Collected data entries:
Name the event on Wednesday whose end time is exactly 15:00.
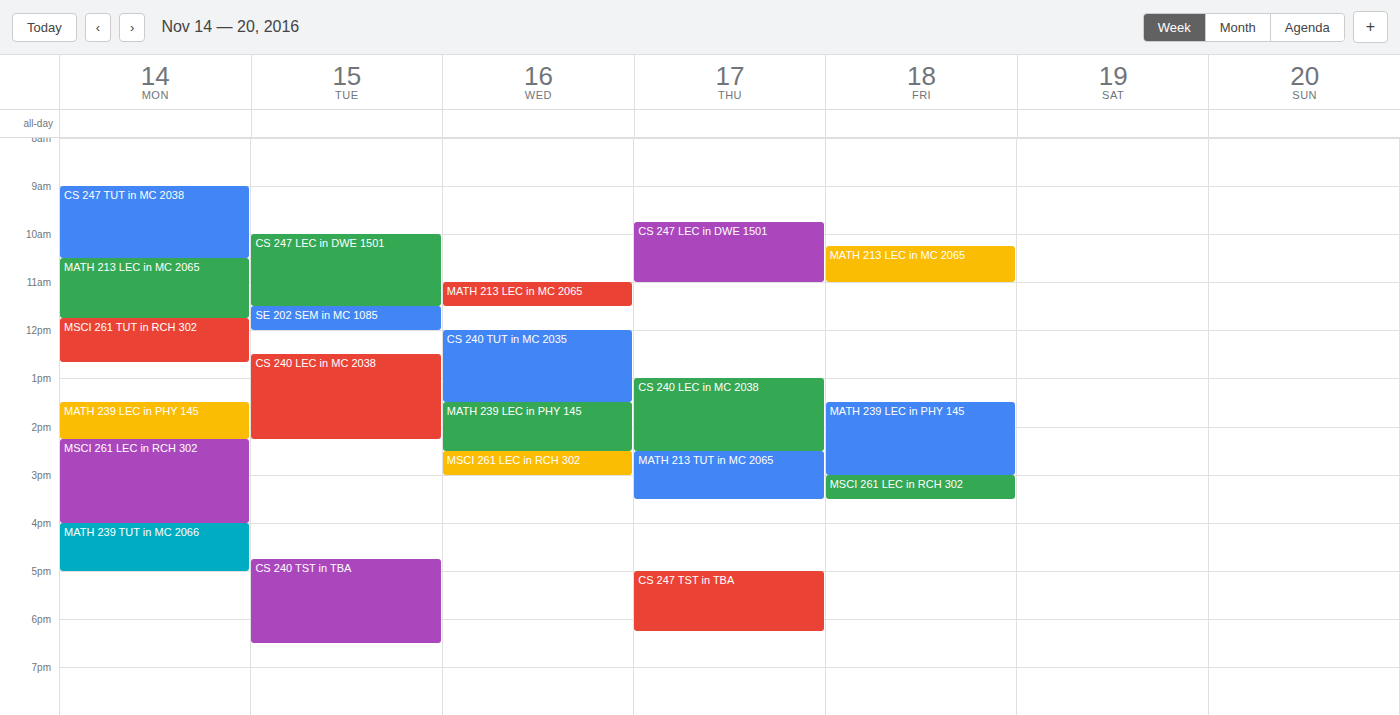
"MSCI 261 LEC in RCH 302"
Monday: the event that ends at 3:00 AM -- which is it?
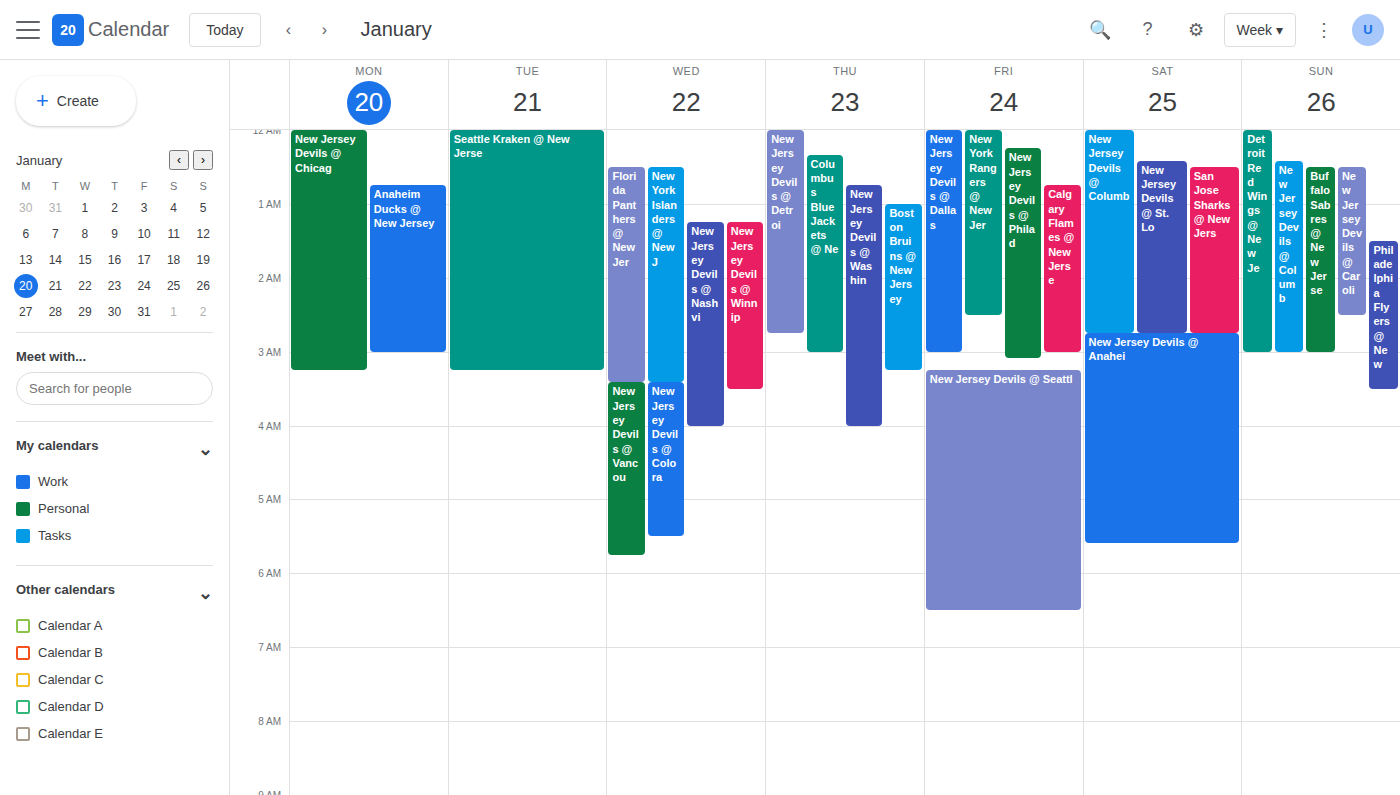
"Anaheim Ducks @ New Jersey"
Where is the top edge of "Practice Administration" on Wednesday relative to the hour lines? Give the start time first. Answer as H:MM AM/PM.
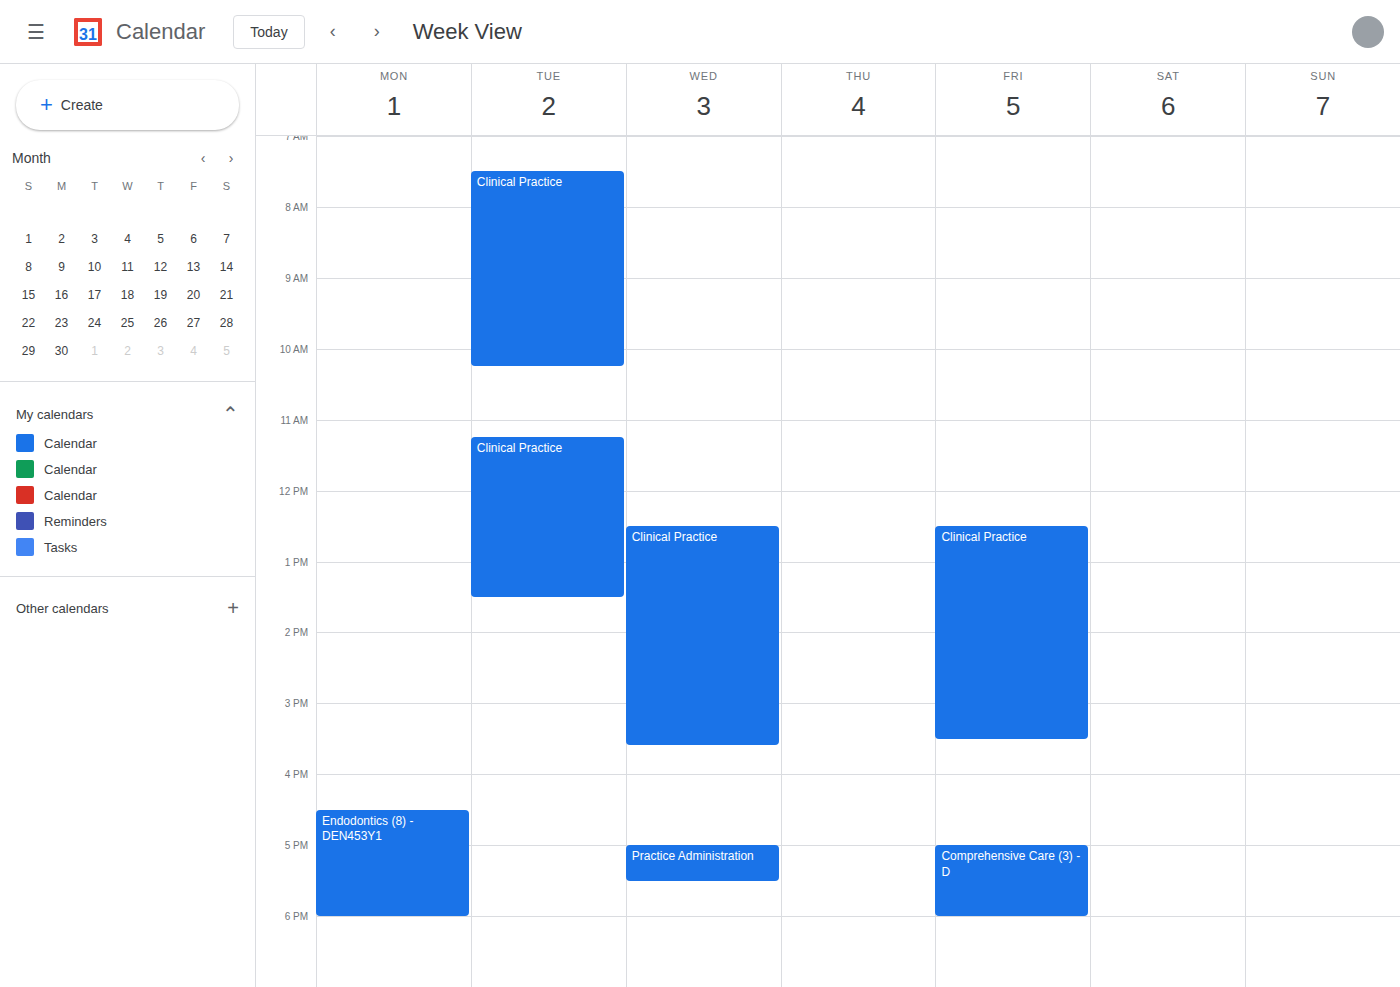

Problem description >>
Arrange all the entries above as a numbered list with no blank lines. Leave the pictures out of your answer.

Full answer >>
1. Name the event on Wednesday whose end time is exactly 15:00.
2. "MSCI 261 LEC in RCH 302"
3. Monday: the event that ends at 3:00 AM -- which is it?
4. "Anaheim Ducks @ New Jersey"
5. Where is the top edge of "Practice Administration" on Wednesday relative to the hour lines? Give the start time first. Answer as H:MM AM/PM.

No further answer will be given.